LA chine en embuscade

Aux Etats-Unis, le repli national pour lequel plaidait ce très oublié journaliste de Paris Match correspond à la montée d'un fort courant isolationniste, alimenté, en dépit de la fragile reprise économique, par la fracture croissante entre très riches et très pauvres. Il fait aussi paradoxalement la soudure entre la gauche du Parti démocrate et la droite du Parti républicain et les populistes du Tea Party qui ne jurent que par «l'Amérique, juste l'Amérique !» Washington pourra-t-il durablement gérer ses intérêts «par l'arrière», selon l'expression désabusée de Vali Nasr ? La nature ayant horreur du vide, d'autres s'engouffrent dans les territoires qu'elle abandonne, au premier rang desquels la Chine, agressivement présente comme cliente et partenaire avant tout pragmatique sur tous les fronts planétaires, du Proche- et du Moyen-Orient à l'Afrique qu'Obama a séduite et aussi vite oubliée.
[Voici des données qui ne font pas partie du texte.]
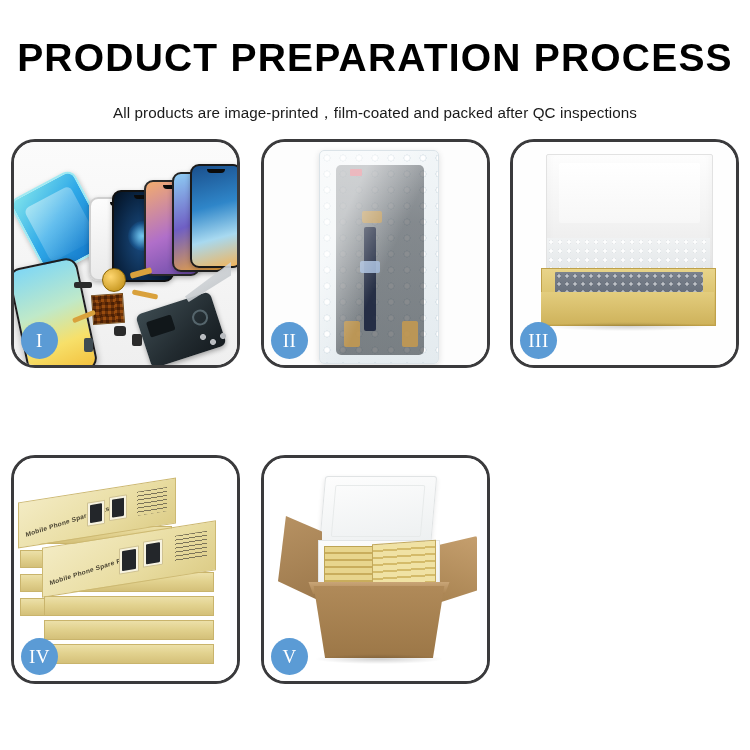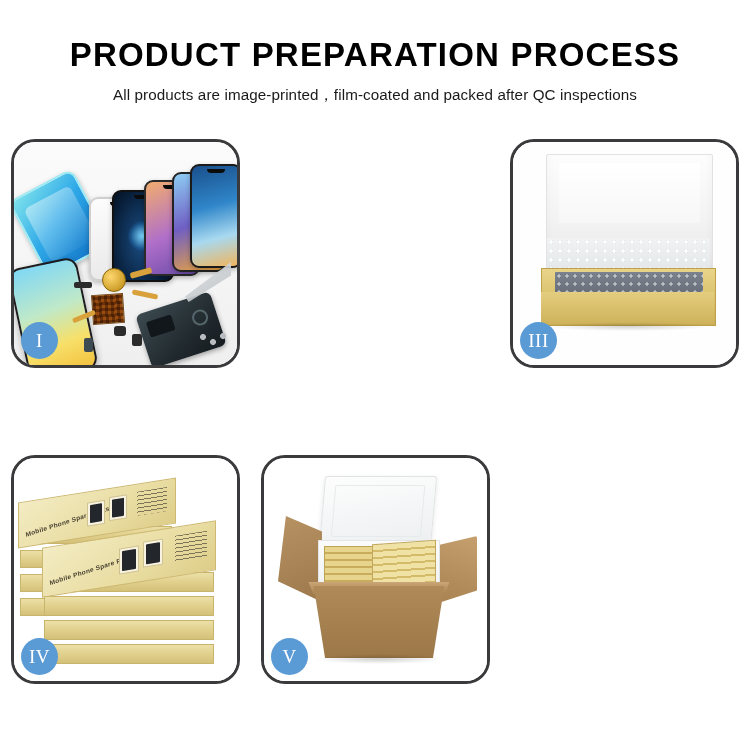--- a/index.html
+++ b/index.html
@@ -9,30 +9,30 @@
     font-family:"Liberation Sans",sans-serif;
     overflow:hidden;
     position:relative;
   }
   .page{position:absolute;inset:0;}
 
   
   .header{position:absolute;left:0;top:0;width:750px;text-align:center;}
   .title{
     margin:0;padding:0;
-    font-size:33px;
+    font-size:39px;
     font-weight:700;
     letter-spacing:1.2px;
     color:#000000;
     line-height:1;
     padding-top:38px;
     white-space:nowrap;
   }
   .subtitle{
-    margin:0;padding:0;
+    margin:12px;padding:0;
     padding-top:14px;
     font-size:15.2px;
     font-weight:400;
     color:#1a1a1a;
     letter-spacing:.1px;
     white-space:nowrap;
   }
 
   
   .grid{
@@ -327,20 +327,36 @@
         <div class="dot d1"></div>
         <div class="dot d2"></div>
         <div class="dot d3"></div>
         <div class="dot d4"></div>
         <div class="tweezer"></div>
         <div class="screws"></div>
       </div>
       <div class="badge">I</div>
     </div>
 
+    <div class="panel p-c1 p-r0">
+      <div class="stage-art">
+        <div class="p2bg"></div>
+        <div class="wrap">
+          <div class="lcd"></div>
+          <div class="lcd-red"></div>
+          <div class="lcd-tapeT"></div>
+          <div class="lcd-flex"></div>
+          <div class="lcd-con"></div>
+          <div class="lcd-tapeL"></div>
+          <div class="lcd-tapeR"></div>
+          <div class="bubsheen"></div>
+        </div>
+      </div>
+      <div class="badge">II</div>
+    </div>
 
     <div class="panel p-c2 p-r0">
       <div class="stage-art">
         <div class="p3bg"></div>
         <div class="b3-lid"></div>
         <div class="b3-foam"></div>
         <div class="b3-tray"></div>
         <div class="b3-inner"></div>
         <div class="b3-trayface"></div>
         <div class="b3-shadow"></div>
Une nouvelle cartographie du monde s'en dégage où l'ex-première puissance mondiale s'efface lentement sans que d'autres projets messianiques s'y substituent. Pour Vali Nasr, il en résulte un monde plus dur et plus violent dans lequel l'intérêt particulier prime sur toute autre considération. L'Amérique d'Obama n'y est pas moins détestée. Juste peu à peu «superflue».

* The Dispensable Nation, de Vali Nasr, Random House.